Quoted text
+---+

IN NAME OF COMMUNISM.

How widely spread is brigandage in China, how quick the outlaws are to seize every opportunity for plunder, is shown by three letters which reached Shanghai in July from Honan, from Ninghsia, in the extreme northern apex of Kansu, and .from south-west Fukien.

It was reported in “The Times” of June 10 that .Mr and Mrs Ernest Weller, Mr and Mrs' John Walker and their baby, and Miss J. P. Brook, all English members of the China Inland Mission, were being held prisoners by bandits at Shekicheri, in Honan, birthplace of White Wolf. Since the withdrawal of Feng Yu-hsiang’s troops, and with the failure of the Nationalist forces to take control of the province, brigands have been working terrible havoc in Honan, even capturing and sacking Wu Pei-fu’s old stronghold, Loyang. To the number of 6,000 they burst into Shekichen in the morning of June 2, and at once began burning and looting. Whole streets went up in flames, shops were gutted, inhabitants beaten, tortured, and shot. The brigands were utterly ruthless. The China Inland Mission compound escaped burning, but the missionaries soon found themselves prisoners in the upper parts of their houses, obliged to watch while refugees were chased screaming out of the compound and beaten and shot before them. The missionaries, however, contrived to hide two, Chinese Christian girls, and even ultimately to get them away to safety.

The brigands on first entering bound Mr Walker and led him off to be shot, but wiser counsels prevailed, and they brought him back to hold as hostage with his wife and companions. Chiefly through the devotion of Chinese friends in the town, the missionaries were supplied with food, and by some extraordinary means milk was sent in for the baby. As an illustration of the amazing contradictions of Chinese nature, the baby was the greatest attraction to the bandits, who took continual interest in it. On June 16 the looting having died down some days before and the fiercest brigands having moved elsewhere, Mr Joyce, head of the China Inland Mission in Honan, made his way to Shekichen by motor car under the greatest peril, and after parleying with the bandits was allowed to take away all the party except Mr Weller, who was held for some days longer (he has since been set free) against delivery of 2,000 uniforms for those who wished to be enrolled in the army. Twice the motor car was stopped on its way out, but the missionaries fortunately were recognised, and the baby on each occasion proved an invaluable passport.

+---+

Extracted data entries:
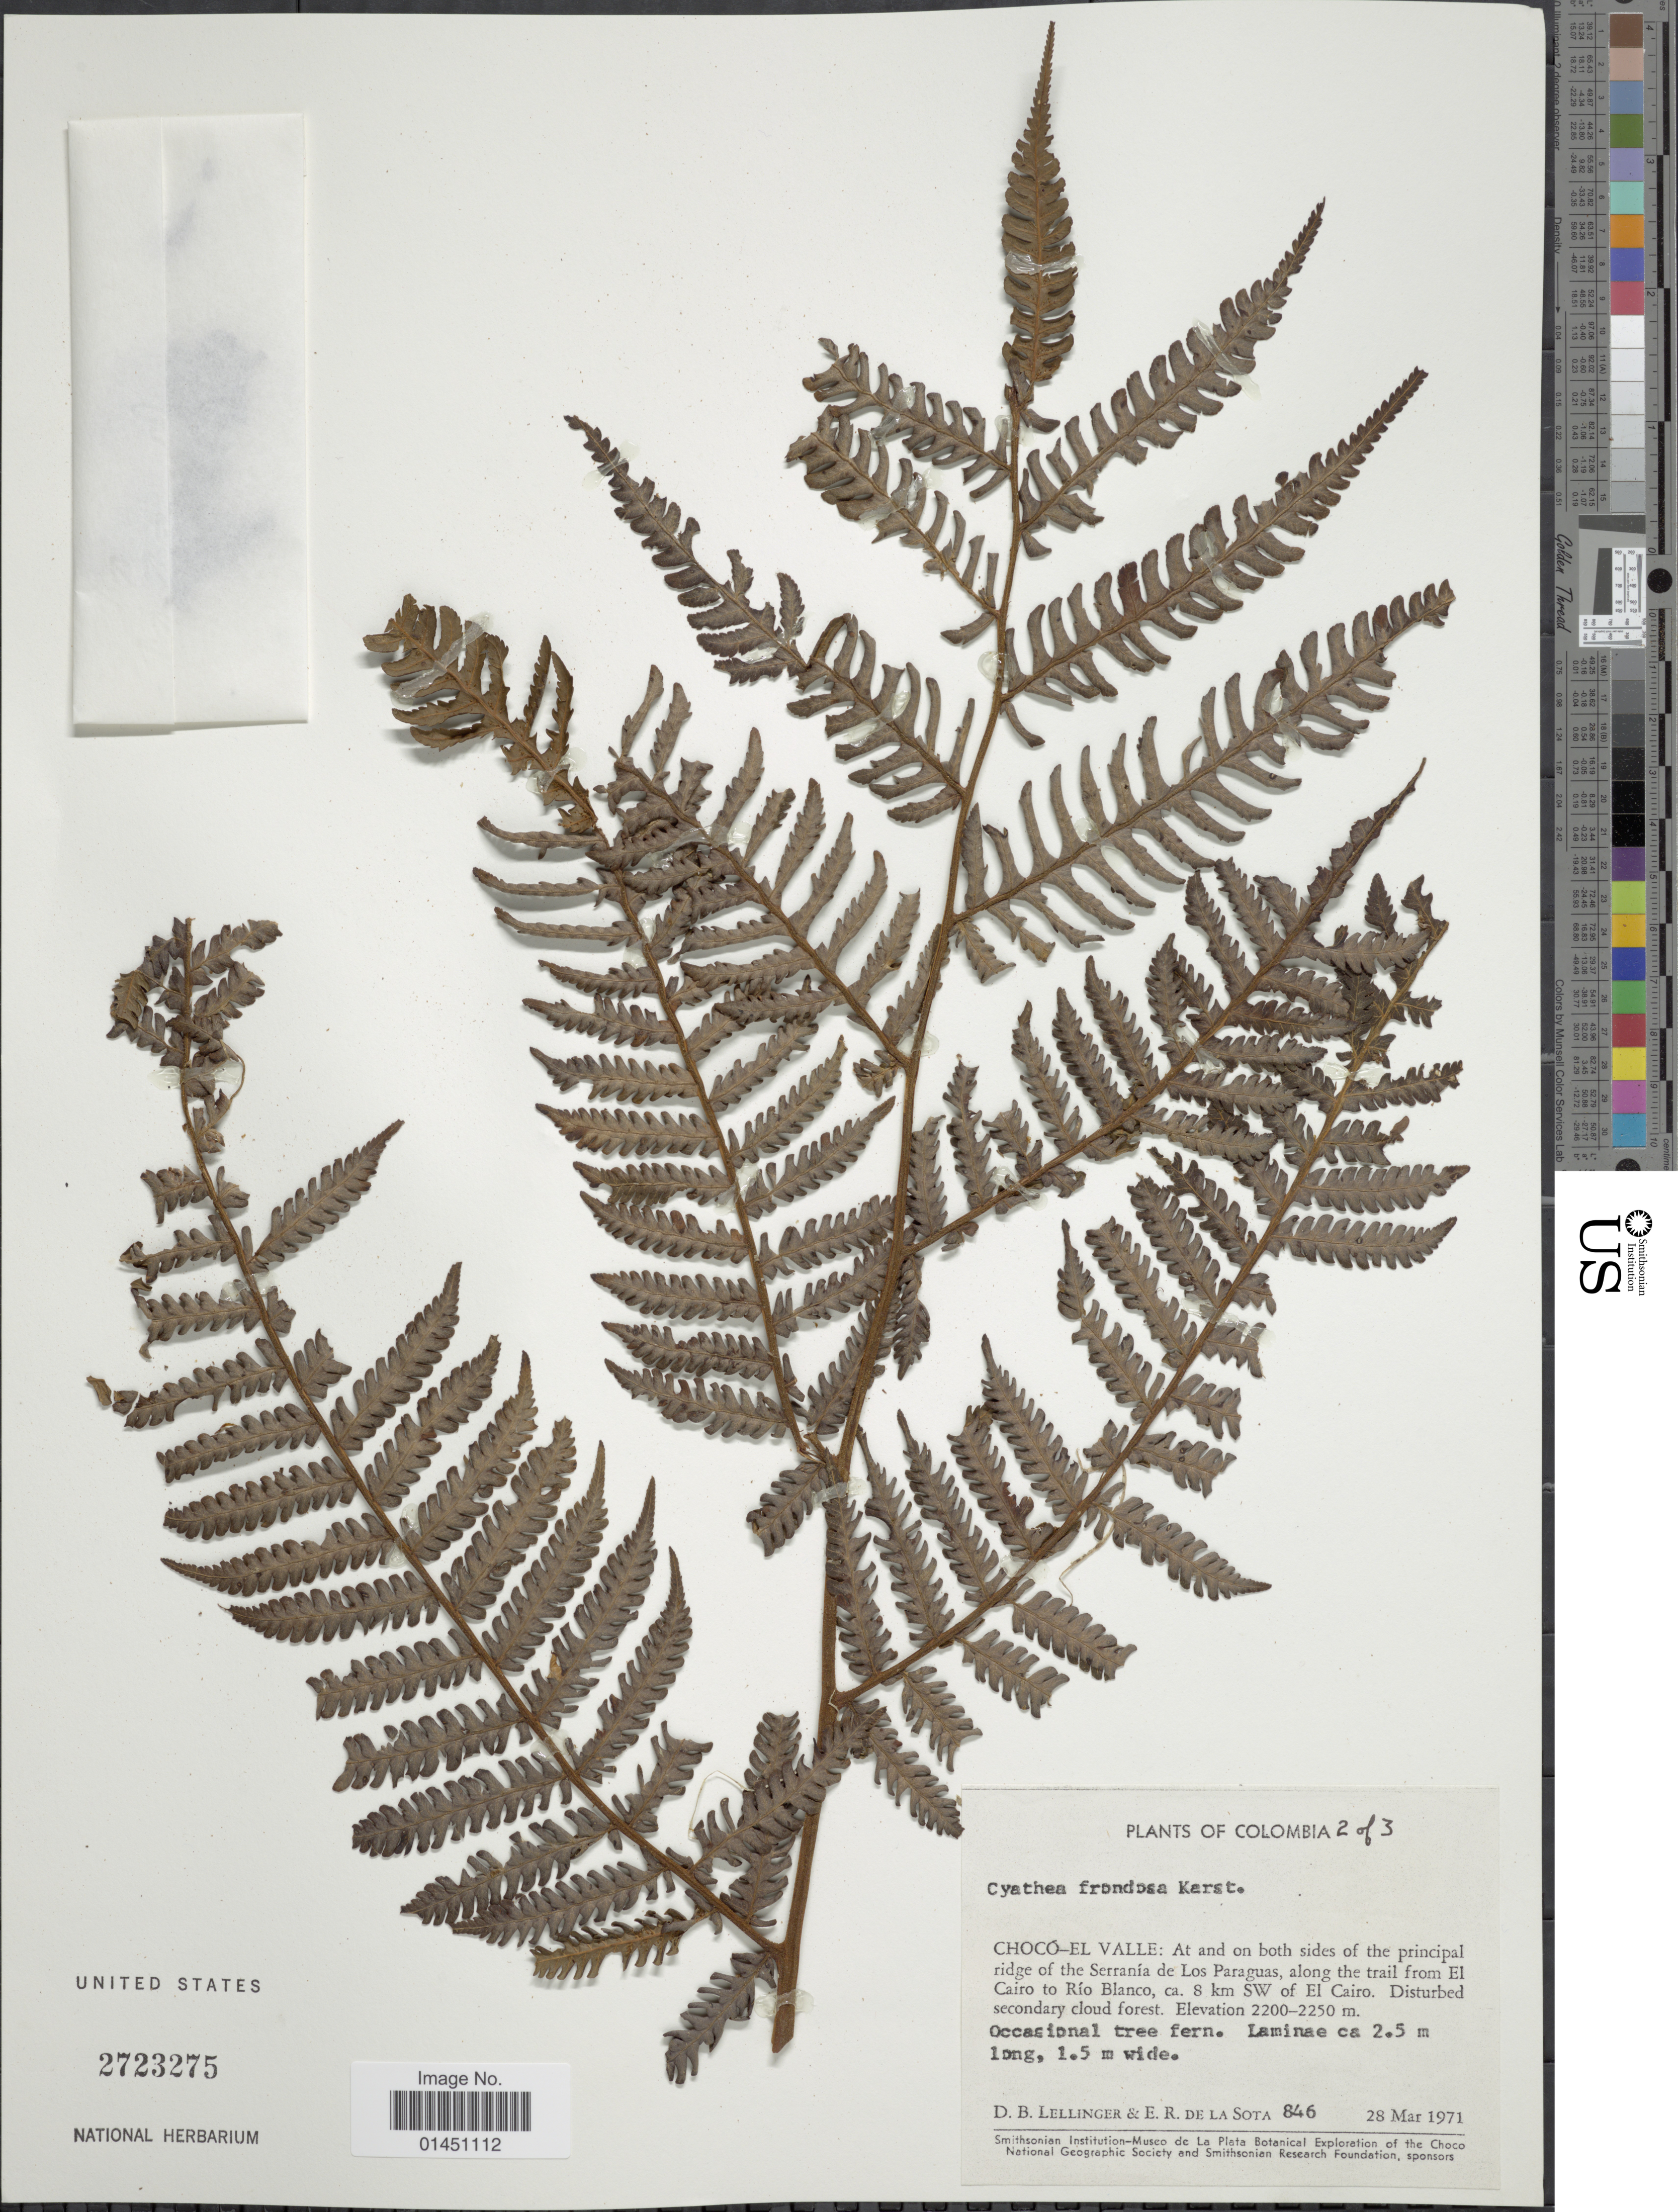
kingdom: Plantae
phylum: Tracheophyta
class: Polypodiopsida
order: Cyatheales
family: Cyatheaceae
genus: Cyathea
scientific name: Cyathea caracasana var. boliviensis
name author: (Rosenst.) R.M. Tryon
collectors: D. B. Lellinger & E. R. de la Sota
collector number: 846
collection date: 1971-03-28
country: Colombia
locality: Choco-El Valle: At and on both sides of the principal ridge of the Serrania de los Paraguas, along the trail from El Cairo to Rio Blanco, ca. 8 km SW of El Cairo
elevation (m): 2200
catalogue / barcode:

+---+

Written request 1
From the article about brigandage in China, set down the stretch from "How widely spread" through "and .from south-west Fukien.".
Written request 2
In the article about brigandage in China, who was head of the China Inland Mission in Honan?
Written request 3
According to the article about brigandage in China, from which places did the three letters that reached Shanghai in July come? List them all.

Task result 1
How widely spread is brigandage in China, how quick the outlaws are to seize every opportunity for plunder, is shown by three letters which reached Shanghai in July from Honan, from Ninghsia, in the extreme northern apex of Kansu, and .from south-west Fukien.

Task result 2
Mr Joyce

Task result 3
Honan; Ninghsia, in the extreme northern apex of Kansu; south-west Fukien